Ich bin im Ausland auf die englische original Version gestoßen.

 

"Fatherland" ist bereits ein Buch aus den `90er Jahren und wurde im deutschsprachigen Raum erst puplitziert, nachdem es ein kommerzieller Bestseller wurde. Auch dann nur mit Verzögerung. Zum Inhalt: 1964 ereignen sich diverse Morde an politisch hochangesehenden früheren NSDAP Mitgliedern (Partei von Hitler). SS Sturmbannführer March von der Berliner Kripo untersucht diese Morde und kommt bald hinter eine der größten Deutschen Verschwörungen, muss aber gegen seine eigenen Leute vorgehen.
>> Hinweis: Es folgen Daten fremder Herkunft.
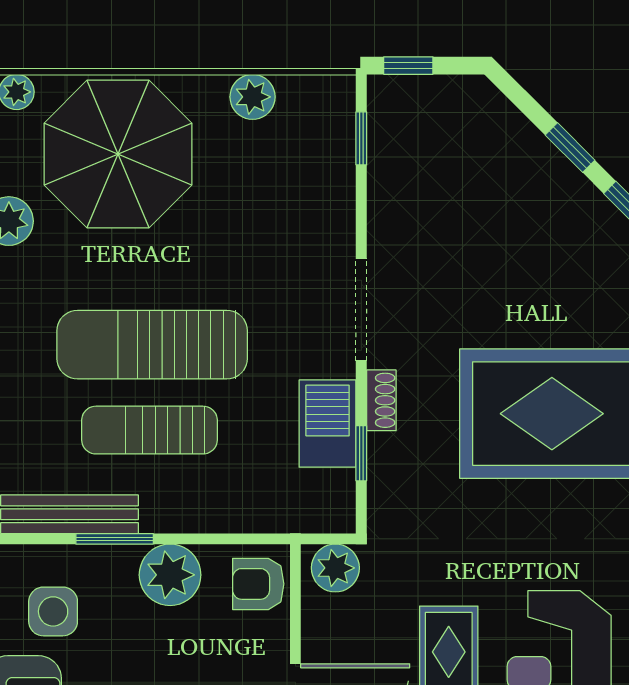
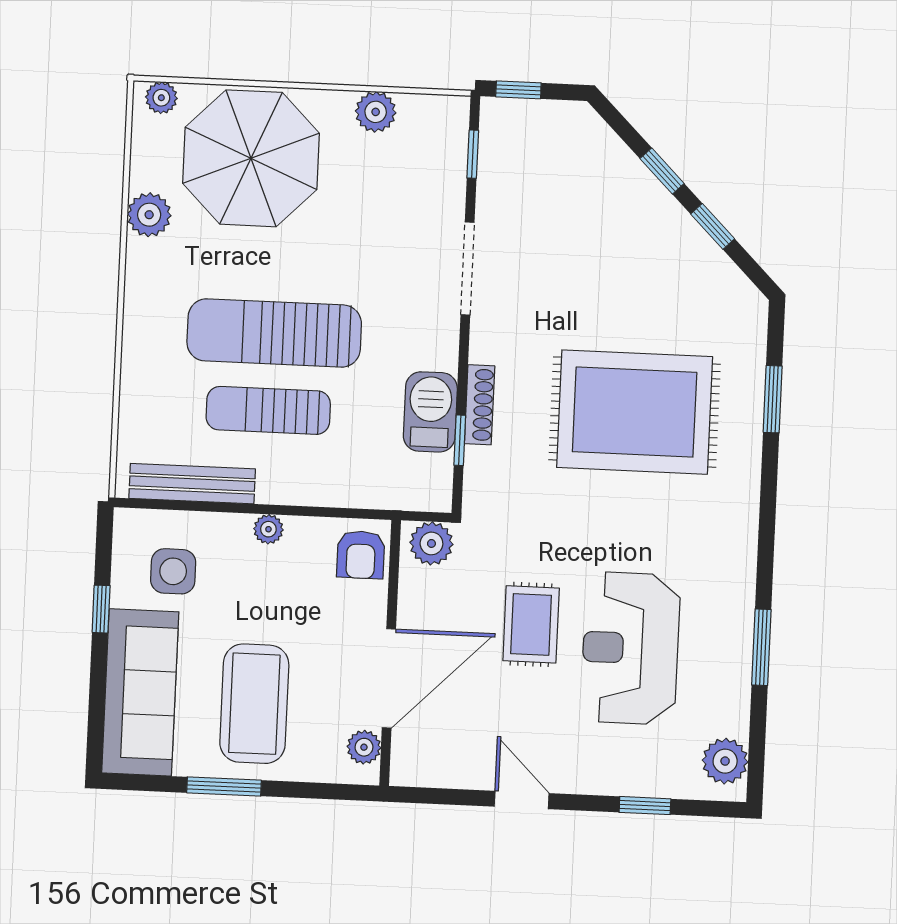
doorway: (361, 310) -> (468, 269), moved
shoe rack: (381, 400) -> (480, 405), width x1.43
window: (115, 539) -> (232, 508), removed
plant: (170, 575) -> (268, 529), width x0.53, depth x0.53
armchair: (258, 584) -> (361, 555), turned -90

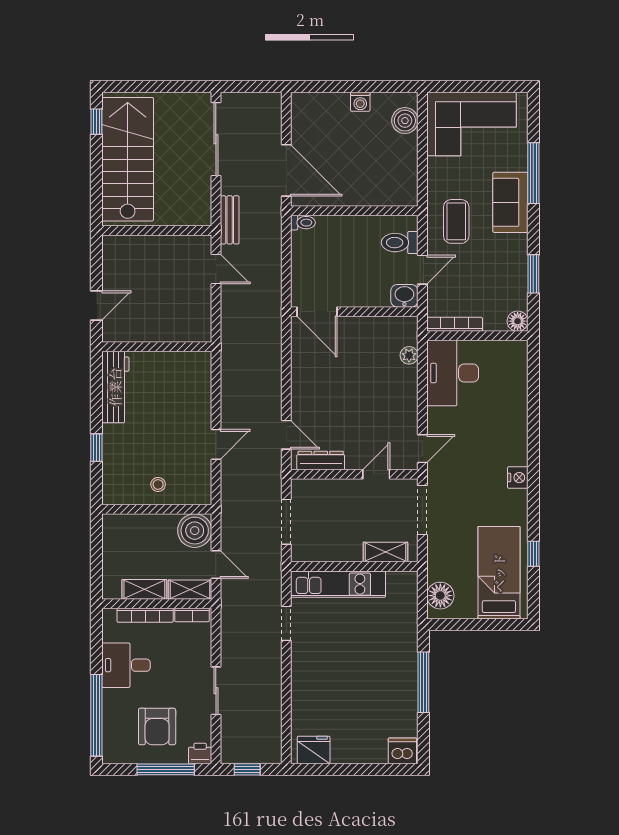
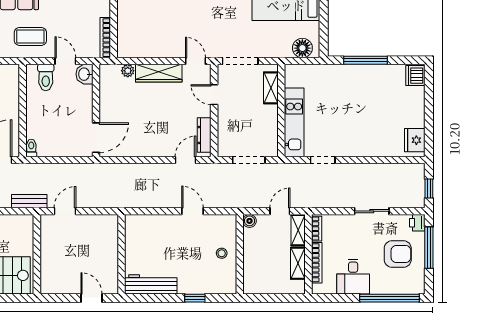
desk: (453, 373) -> (141, 39), removed
wardrobe: (406, 398) -> (159, 73), added
boiler: (195, 531) -> (249, 221), width x0.54, depth x0.54

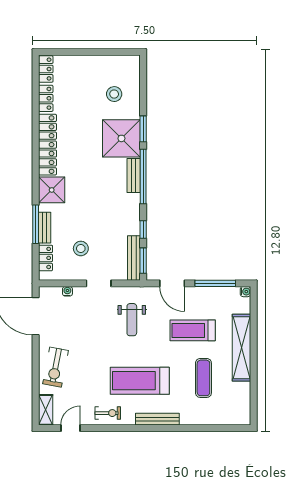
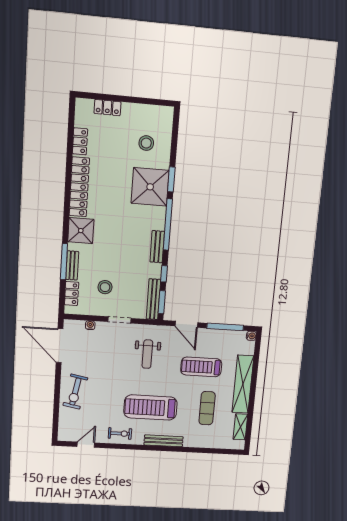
locker: (46, 69) -> (107, 108), moved, turned 90
bench: (134, 175) -> (157, 247), moved
shelving: (46, 410) -> (240, 427), moved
Sind die Morde in Verbindung mit Hitlers kommenden 75ten Geburtstag?

 

Besonders 


Das besondere an dem Buch ist, dass man sich sofort in die damalige Zeit vor `45 versetzen kann. Ganz Deutschland ist eine einzige graue Masse, überall Uniformen. Hitlers Jugend, Deutscher Frauen Bund, SS, Sipo (Sicherheitspolizei), Kripo, usw. Hitler wird wie ein Held gefeiert. Das "Hauptproblem" sind nachwievor die Juden, welche noch immer verfolgt werden. Hauptfigur Sturmbannführer March ist dabei ein echter Sympatieträger, da er zwar die Uniformen der SS trägt, aber nicht viel von dem System hält. Er möchte nur seine Arbeit machen.

 

Das beste jedoch ist die kleine Karte von Speer`s Vision von Berlin (Speer war Hitlers Bauminister) ganz am Anfang des Buches, jenes Vorhaben gab es wirklich und ist in dem Buch anschaulich rübergekommen. Die "große Halle" für 180.000 Deutsche Hitleranhänger welche bis in die Wolken gebaut werden sollte (und im Buch ist) nur mal als Beispiel.

 

Wer glaubt alles über die Zeit Hitlers zu kennen, wird hier noch ein zwei, schreckliche Tatsachen erfahren, die man lieber nicht wissen möchte. Es ist ein fictionales Geschichtsbuch mit realen Figuren, die nur zeitlich verschoben gestorben sind.